The obvious question is what Britain seeks to gain from unalloyed chaos endlessly reverberating throughout West Asia. To date, the “conflict with ramifications for much of the world” predicted with eerie foresight by Robert Peston’s intelligence sources on October 8th 2023 has redrawn borders, destabilised every state in the region, claimed countless lives, and wrought the possible onset of World War III. At the very least, one might think the damage inflicted to London’s domestic economy might be a deterrent to stirring up such trouble.
Yet, leaked documents indicate British military and intelligence planners are well-aware of the devastating financial impact their provocation and prolongation of overseas proxy wars has on average Britons, and remain unfazed. As exposed by The Grayzone, a secret Ministry of Defence cell dubbed Project Alchemy has resolved to “keep Ukraine fighting…at all costs” ever since the conflict erupted in February 2022, despite knowing anti-Russian sanctions would “hit British voters in the pocket” as long as they were in place.
Project Alchemy also masterminded Kiev’s war on Russia’s Black Sea Fleet. The concerted effort to destroy Moscow’s entire navy serves no military purpose from Ukraine’s perspective, as it has zero frontline implications whatsoever. It also, the cell acknowledged, has produced a “cost of living crisis” in Britain. But London has major geopolitical objectives in neutralising Russia’s regional presence and influence, in order to dominate the region under a wider intended “tilt” to the Indo-Pacific.
It must also not be forgotten that today’s standoff between Israel and Iran results from an August 1953 coup in Tehran. Orchestrated by MI6, it removed popular, democratically elected, anti-imperialist leader Mossad Mossadeq from power, and installed the brutal reign of Shah Mohammad Reza Pahlavi, which resultantly led to the 1979 Iranian Revolution and Islamic Republic’s creation. Due to Britain’s expulsion by Mossadeq, London had to rely on the CIA to do the bulk of the in-country work.
Initially, the Agency, along with the State Department and White House, was opposed to the plot. However, after falsely being led to believe by MI6 a well-developed plan with a certain chance of success had been drawn up, and the Eisenhower administration being offered a hefty chunk of BP’s profits once Mossadeq’s nationalisation of Iranian oil was reversed, the CIA acquiesced. Mossadeq’s removal was quite some victory. Towards the end of World War II, a Foreign Office official lamented how post-conflict Britain would “be expected to take her place as junior partner in an orbit of power predominantly under American aegis.”

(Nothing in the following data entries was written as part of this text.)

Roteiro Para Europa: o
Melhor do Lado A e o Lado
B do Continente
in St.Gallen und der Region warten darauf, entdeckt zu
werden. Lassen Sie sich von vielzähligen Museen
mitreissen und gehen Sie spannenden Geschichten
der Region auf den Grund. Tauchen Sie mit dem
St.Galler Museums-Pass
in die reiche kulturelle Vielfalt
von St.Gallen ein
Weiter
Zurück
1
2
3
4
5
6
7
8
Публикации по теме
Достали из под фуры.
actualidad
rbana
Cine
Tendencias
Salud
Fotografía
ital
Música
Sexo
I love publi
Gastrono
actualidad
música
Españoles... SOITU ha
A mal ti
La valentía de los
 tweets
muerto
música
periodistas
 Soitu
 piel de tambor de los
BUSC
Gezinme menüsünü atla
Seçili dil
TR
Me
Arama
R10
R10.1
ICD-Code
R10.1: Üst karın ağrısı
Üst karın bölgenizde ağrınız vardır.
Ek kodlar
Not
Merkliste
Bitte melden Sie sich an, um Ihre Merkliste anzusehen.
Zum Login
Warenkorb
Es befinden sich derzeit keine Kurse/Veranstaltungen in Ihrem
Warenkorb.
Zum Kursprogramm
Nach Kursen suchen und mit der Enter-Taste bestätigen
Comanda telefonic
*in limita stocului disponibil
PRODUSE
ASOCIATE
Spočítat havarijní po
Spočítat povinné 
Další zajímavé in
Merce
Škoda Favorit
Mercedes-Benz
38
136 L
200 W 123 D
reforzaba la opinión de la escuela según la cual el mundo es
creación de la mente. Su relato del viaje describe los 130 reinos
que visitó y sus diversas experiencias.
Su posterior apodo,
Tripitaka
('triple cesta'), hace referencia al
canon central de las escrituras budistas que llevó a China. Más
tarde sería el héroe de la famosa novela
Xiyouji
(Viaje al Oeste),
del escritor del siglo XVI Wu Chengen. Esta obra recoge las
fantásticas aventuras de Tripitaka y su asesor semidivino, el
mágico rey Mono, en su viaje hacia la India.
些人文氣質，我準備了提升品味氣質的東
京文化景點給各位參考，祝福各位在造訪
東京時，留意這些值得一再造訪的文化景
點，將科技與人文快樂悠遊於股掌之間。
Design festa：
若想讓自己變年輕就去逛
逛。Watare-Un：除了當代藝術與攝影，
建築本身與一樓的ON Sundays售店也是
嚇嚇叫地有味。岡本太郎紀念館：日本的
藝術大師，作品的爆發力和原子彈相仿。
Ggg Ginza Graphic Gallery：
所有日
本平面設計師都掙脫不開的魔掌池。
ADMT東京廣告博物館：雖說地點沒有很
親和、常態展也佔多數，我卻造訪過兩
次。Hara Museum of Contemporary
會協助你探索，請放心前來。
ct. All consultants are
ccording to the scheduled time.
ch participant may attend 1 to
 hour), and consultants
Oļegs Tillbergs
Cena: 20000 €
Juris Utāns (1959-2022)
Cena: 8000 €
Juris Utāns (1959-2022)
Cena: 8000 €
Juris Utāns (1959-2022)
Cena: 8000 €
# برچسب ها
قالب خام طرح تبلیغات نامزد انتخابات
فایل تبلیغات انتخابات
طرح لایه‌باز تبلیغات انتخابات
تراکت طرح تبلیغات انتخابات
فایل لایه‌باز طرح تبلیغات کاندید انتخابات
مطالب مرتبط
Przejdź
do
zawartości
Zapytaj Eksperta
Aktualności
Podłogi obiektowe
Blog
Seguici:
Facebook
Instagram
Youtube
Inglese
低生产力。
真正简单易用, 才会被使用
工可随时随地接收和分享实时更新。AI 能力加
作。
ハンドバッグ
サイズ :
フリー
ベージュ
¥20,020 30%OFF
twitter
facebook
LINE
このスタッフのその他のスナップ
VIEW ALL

Ever since, London’s political, military, intelligence and security apparatus has been overwhelmingly concerned with exploiting and manipulating that aegis for its own ends. The 1953 Iran coup showed MI6, and their controllers in London, precisely how to very effectively steer the bigger, richer, more powerful US Empire in directions of its own choosing. For the British, the past 60 years have been an unending battle to repeat that success.